If you’re evaluating Factory against Cursor or Claude Code, the comparison only makes sense at the session level. For interactive coding, they compete directly. For multi-day autonomous engineering missions, Factory currently has no direct competitor — which means no switching option either.

The Take

I think Factory is right about the architecture. Single-session, single-context-window agents will hit a ceiling for complex engineering projects. Decomposing work across specialized agents operating over days or weeks is closer to how human engineering teams actually function. The runtime data — 14% of missions exceeding 24 hours — suggests they’re not just theorizing about this; they’re already operating in the multi-day regime.

But “model agnosticism” is doing a lot of rhetorical work in Factory’s positioning. The implied message is: you’re not locked in, because you can swap models underneath. That misses where the actual lock-in happens. When Droids are embedded in your Slack workspace, connected to your Linear board, triggering your CI/CD pipelines, reading your backlog, and generating documentation that feeds back into your knowledge base — the exit cost has nothing to do with which model is underneath. It has everything to do with ripping out workflow integrations that touch every surface of your engineering process. This is the same mechanism that made enterprise SaaS sticky long before AI entered the picture. Salesforce didn’t lock you in with a database. It locked you in with 200 custom workflows your team built over three years.

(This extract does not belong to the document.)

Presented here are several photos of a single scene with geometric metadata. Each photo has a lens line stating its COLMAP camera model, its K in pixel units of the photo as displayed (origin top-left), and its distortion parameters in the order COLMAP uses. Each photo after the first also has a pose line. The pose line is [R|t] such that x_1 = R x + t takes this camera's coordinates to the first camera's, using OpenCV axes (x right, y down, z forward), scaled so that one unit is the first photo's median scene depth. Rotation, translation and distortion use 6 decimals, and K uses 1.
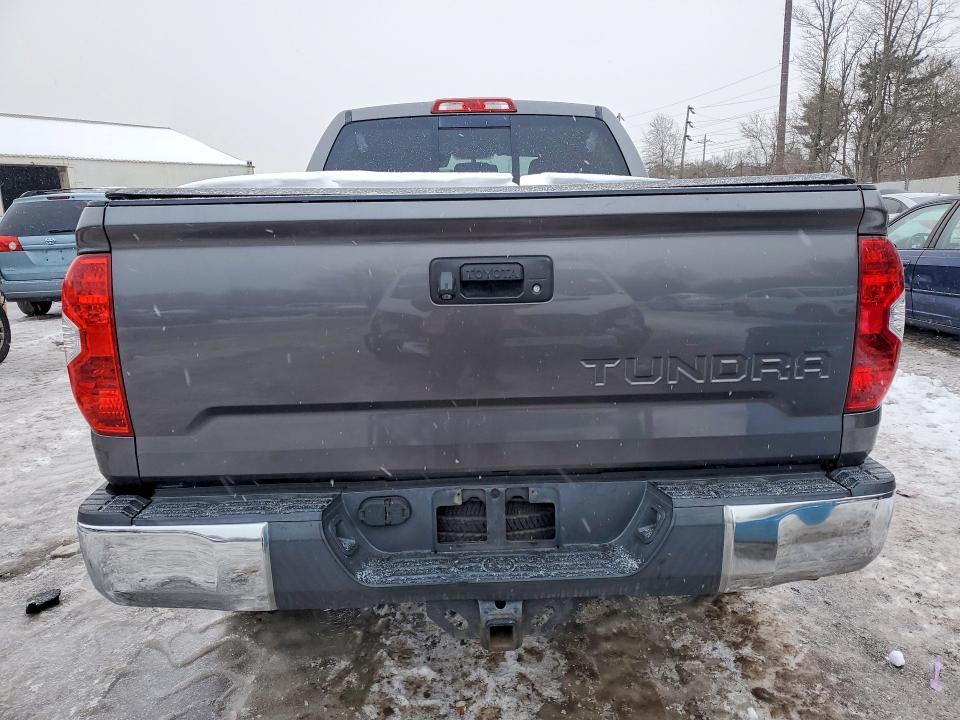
lens RADIAL K [[745.3, 0, 480.0], [0, 745.3, 360.0], [0, 0, 1]] dist [0.018279, 0.002746]
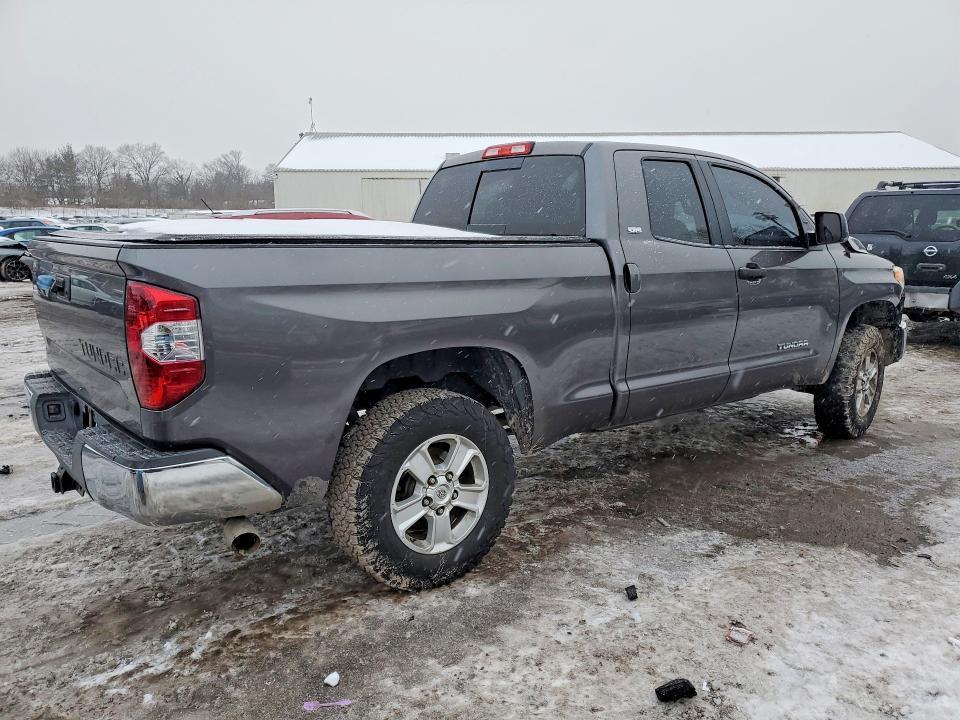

Factory at $1.5B is either the infrastructure layer that sits between model providers and enterprise engineering teams — capturing value from both sides — or it’s an integration layer that gets compressed when model providers build their own orchestration and IDE tools add their own multi-session capabilities. The next 18 months will determine which.

If you’re an enterprise eng leader, Missions is worth evaluating seriously. But before you onboard, draw the integration map. Count every workflow connection point. That’s your exit cost — and nobody at Factory is going to draw it for you.